Personal Finance: Will the tax cuts cripple the housing market?

Christopher Hopkins
Christopher Hopkins

Tax cuts are now the law of the land, ushering in the "How will it affect me?" phase. One of the most vocal interest groups is the housing sector, insisting the bill's provisions will adversely affect the sale and construction of homes in the United States.

The National Association of Realtors characterized the legislation as "an assault on housing." And while the final version proved to be more commodious than the original House proposal, real estate professionals continue to decry the impact they anticipate as the law rolls out.

Bottom line: not to worry.

There are substantial changes to the tax treatment of residential real estate in the legislation, it is true. Most significant is a reduction in the cap on the size of a mortgage qualifying for deduction of interest expenses, from $1 million to a mere $750,000. Obviously, the effect of the reduction falls more heavily on the expensive east and west coast markets, and is likely to result in a discount of the selling price for million dollar homes in the near term. But just how big an impact? Estimates vary, but don't lose any sleep over the fortunes of the jumbo market.

photo Christopher Hopkins

Economist Mark Zandi of Moody's Analytics estimates average home prices will be about 4 percent less than they would otherwise by the middle of next year. According to S&P/Case Shiller, prices have risen by 6 percent each year for the past 5 years. So if Zandi's forecast is correct, prices will rise by only 2 percent in 2019, somewhat less than cataclysmic.

Consider the example of a $1.2 million home with $1 million of mortgage debt at 4.5 percent interest (the question of why someone would carry that level of debt is reserved for another installment). The new law cuts the allowed interest deduction by $11,250. Now assume the homeowners are in the 35 percent tax bracket. The change results in an annual loss of $3,938. Recalling that the couple must earn above $400,000 to land in that bracket, the net increase in outlay is less than 1 percent of income.

For the finance geeks out there, discounting 10 years of higher taxes at a 4.5 percent mortgage rate yields a present value of $31,000, or about 2.5 percent of the home's price, far less than the 4 percent estimate.

Of course, there are varying estimates of lower prices depending upon geography, ranging as high as 10 percent in some extremely expensive markets. This is also due in part to the law's limit on deductibility of state and local taxes, including property taxes. But those markets have heretofore benefited from a disproportionate tax subsidy at the expense of taxpayers in more modest markets, so in a way this is just a partial equalization of longstanding tax preferences.

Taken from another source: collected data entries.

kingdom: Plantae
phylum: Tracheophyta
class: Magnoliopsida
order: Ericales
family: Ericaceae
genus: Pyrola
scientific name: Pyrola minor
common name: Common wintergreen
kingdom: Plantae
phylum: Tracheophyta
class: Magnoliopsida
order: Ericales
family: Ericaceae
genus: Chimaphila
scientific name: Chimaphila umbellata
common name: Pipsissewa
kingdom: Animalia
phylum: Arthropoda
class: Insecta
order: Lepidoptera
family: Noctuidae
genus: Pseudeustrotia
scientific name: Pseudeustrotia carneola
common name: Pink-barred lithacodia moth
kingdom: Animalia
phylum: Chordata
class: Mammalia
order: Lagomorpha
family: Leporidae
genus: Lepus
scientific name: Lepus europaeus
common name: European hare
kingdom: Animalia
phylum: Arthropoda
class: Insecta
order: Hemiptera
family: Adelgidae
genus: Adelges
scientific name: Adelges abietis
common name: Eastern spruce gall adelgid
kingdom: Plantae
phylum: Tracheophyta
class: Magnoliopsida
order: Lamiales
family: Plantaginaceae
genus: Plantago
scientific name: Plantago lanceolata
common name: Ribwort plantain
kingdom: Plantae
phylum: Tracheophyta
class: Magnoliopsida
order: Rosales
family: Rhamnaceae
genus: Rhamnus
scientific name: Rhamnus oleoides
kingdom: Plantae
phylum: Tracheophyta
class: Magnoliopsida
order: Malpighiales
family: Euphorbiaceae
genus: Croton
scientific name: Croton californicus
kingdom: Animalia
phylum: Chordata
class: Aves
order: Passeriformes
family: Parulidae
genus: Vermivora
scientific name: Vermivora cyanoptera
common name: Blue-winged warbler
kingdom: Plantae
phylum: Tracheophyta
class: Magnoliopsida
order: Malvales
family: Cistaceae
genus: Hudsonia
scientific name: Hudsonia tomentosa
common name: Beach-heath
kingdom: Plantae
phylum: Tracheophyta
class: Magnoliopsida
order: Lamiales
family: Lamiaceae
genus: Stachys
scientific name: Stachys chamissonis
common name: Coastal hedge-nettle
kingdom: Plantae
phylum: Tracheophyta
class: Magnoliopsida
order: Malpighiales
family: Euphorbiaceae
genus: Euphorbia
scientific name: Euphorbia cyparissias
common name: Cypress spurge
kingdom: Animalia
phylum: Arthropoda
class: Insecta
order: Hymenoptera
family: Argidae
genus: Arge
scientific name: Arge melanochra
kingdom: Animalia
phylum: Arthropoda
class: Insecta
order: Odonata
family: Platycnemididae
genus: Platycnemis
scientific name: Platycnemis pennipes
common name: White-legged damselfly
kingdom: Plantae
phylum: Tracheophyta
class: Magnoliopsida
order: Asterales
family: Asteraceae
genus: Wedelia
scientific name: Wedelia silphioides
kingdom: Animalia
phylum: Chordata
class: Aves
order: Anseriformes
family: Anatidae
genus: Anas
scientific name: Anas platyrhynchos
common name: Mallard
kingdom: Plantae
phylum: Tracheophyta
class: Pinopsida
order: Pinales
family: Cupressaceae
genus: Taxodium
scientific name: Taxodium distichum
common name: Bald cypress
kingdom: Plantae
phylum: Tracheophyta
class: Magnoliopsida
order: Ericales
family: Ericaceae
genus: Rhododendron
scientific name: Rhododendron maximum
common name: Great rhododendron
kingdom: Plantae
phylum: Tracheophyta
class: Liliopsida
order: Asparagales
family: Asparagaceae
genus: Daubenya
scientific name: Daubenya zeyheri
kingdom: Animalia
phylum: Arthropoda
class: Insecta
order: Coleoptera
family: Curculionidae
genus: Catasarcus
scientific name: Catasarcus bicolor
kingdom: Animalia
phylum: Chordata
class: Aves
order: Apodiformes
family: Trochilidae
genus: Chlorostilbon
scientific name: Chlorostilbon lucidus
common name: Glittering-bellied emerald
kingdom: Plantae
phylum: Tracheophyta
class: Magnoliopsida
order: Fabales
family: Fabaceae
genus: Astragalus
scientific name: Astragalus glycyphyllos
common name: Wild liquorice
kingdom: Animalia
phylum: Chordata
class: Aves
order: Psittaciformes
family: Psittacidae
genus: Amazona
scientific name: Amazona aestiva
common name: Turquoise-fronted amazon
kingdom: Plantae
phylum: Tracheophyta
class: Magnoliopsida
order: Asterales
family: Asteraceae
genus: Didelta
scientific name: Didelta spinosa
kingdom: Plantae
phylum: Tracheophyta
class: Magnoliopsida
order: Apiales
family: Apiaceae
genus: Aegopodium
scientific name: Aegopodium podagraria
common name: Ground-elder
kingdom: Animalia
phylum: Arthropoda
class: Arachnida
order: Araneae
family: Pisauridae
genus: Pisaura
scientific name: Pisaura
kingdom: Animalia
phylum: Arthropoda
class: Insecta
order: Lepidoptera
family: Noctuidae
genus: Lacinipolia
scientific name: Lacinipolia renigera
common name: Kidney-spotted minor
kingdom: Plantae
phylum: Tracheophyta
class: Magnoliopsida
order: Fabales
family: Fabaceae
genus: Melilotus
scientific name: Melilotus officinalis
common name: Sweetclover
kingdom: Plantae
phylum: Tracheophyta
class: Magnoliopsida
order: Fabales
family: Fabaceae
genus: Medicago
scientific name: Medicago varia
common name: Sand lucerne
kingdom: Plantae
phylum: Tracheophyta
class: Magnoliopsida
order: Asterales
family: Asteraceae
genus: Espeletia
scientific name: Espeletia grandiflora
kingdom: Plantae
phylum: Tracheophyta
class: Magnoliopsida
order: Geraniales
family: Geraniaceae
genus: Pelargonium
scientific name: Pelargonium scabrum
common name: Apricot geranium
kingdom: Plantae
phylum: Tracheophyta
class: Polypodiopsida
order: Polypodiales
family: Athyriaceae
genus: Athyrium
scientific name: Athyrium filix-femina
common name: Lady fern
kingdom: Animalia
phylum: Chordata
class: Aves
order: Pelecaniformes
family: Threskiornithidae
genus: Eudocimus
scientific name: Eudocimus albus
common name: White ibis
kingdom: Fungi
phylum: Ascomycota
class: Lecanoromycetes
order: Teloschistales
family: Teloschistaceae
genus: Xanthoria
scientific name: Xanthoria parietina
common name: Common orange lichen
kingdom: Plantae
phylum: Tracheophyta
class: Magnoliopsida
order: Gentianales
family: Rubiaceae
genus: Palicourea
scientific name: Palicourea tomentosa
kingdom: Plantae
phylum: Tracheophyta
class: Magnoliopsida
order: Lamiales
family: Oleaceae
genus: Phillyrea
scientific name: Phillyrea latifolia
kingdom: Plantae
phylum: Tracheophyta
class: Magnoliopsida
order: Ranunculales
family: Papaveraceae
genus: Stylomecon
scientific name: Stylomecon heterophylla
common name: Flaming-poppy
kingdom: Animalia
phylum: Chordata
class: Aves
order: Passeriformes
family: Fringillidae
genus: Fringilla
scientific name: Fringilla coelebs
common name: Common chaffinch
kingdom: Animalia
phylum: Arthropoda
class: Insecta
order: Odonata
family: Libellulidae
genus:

A recent study by the Council of Economic Advisers under the original House proposal of a $500,000 cap predicted average home prices would decline by less than 4 percent in the short run, and forecast little change in overall home ownership (the final bill settled on a $750,000 limit). Meanwhile, an additional consequence is the expectation that 92 percent of taxpayers will now opt for the increased standard deduction, rendering the mortgage interest deduction moot for most average taxpayers.

It is also worth recalling that the majority of the benefits from the other aspects of the tax cut bill accrue primarily to higher-income taxpayers and corporations (hence shareholders). Savings from tax reduction elsewhere is more than likely to compensate for any hit from real estate taxes and interest deduction.

Hardly an "assault on housing."

Christopher A. Hopkins, CFA, is a vice president and portfolio manager for Barnett & Co. in Chattanooga.